Posted by: Drea, Tuesday, January 22, 2008, 4:15am; Reply: 8
I've used veggy gly in several things; I usually use 1/2 the amount as a substitute for sugar. It does seem to have a slight aftertaste (to me) but it is better than sugar in terms of a spike (agave nectar doesn't spike me, either).
Posted by: Squirrel, Tuesday, January 22, 2008, 4:27am; Reply: 9
I'm sure I read somewhere that cooking vegetable glycerine reduces its sweetness. Or have I got that wrong?

I can't get it here anyway, but I'm sure I could get some in the UK when we go home.

Agave has a bitter after-taste to me. Molasses is a better sweetener (and tastes great on oatmeal).
Posted by: Drea, Tuesday, January 22, 2008, 4:28am; Reply: 10
I've never tried veg gly in a cooked food...only in chocolate mousse (tofu) and in ground flax seeds with cinnamon.
Posted by: Don, Tuesday, January 22, 2008, 9:31pm; Reply: 11
Quoted from jayneeo
...and does it pass through your system without counting as caloric?

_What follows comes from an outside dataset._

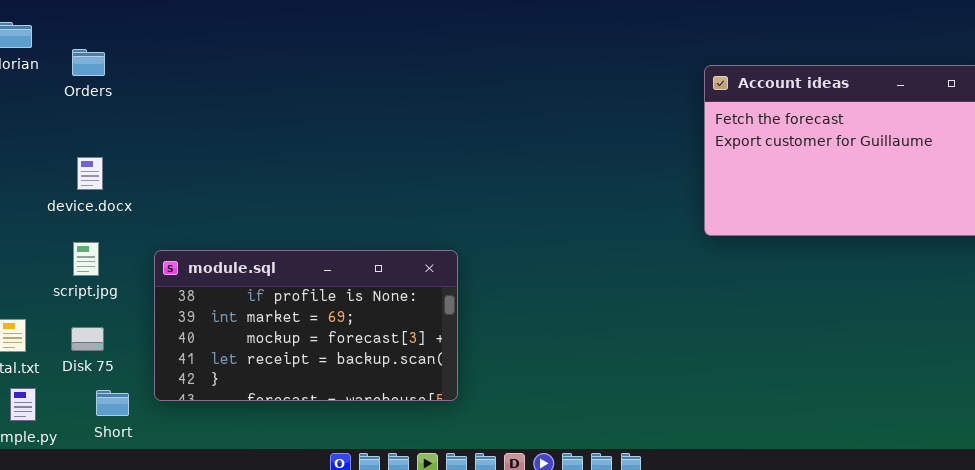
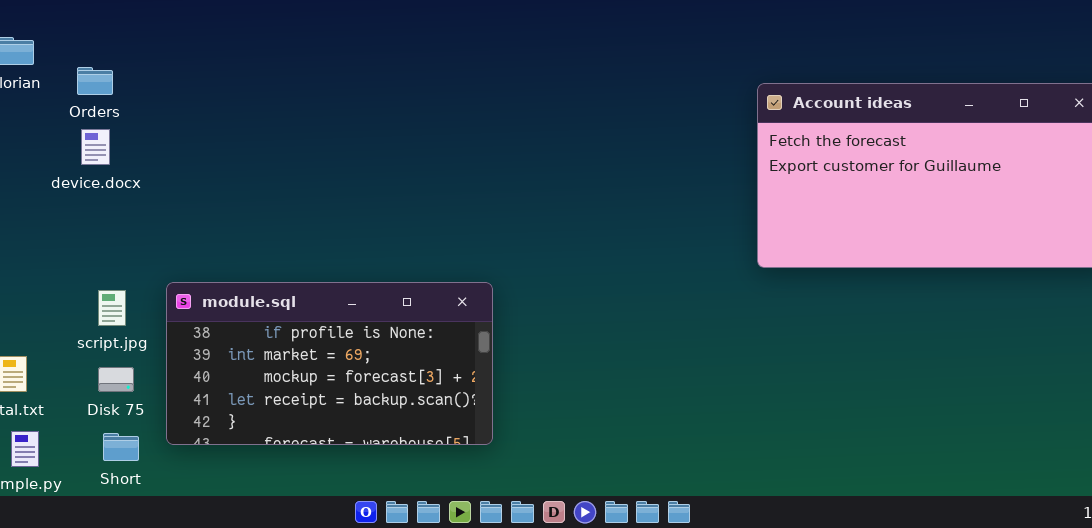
device.docx: [77,157,103,190] -> [81,129,110,165], moved
script.jpg: [73,242,99,276] -> [98,290,126,326], moved
Disk 75: [71,327,104,351] -> [98,367,134,392], moved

Quoted from Wikipedia - Glycerin
http://en.wikipedia.org/wiki/Glycerin
Glycerol is also used as a sugar substitute. In this regard, it has approximately 27 calories per teaspoon and is 60% as sweet as sucrose. Although it has about the same food energy as table sugar, it does not raise blood sugar levels, nor does it feed the bacteria that form plaques and cause dental cavities.
Posted by: Carol the Dabbler, Tuesday, January 22, 2008, 9:48pm; Reply: 12

Thanks, Don.  That's useful info -- sounds like glycerine has several advantages over other sweeteners.

Has anyone used it in cooked or baked foods?  Does the heat change the flavor at all?
Posted by: jayneeo, Tuesday, January 22, 2008, 10:09pm; Reply: 13
thanks for answering my slightly inane question... :)
Posted by: Don, Tuesday, January 22, 2008, 10:19pm; Reply: 14
I love it in tea, but haven't had quite as good of luck with baking with it. However, I haven't experimented that much.

Now I am sugar/sweetener free except on rare occasions so it isn't a priority for me, although I still have 1/2 gallon of it in the pantry.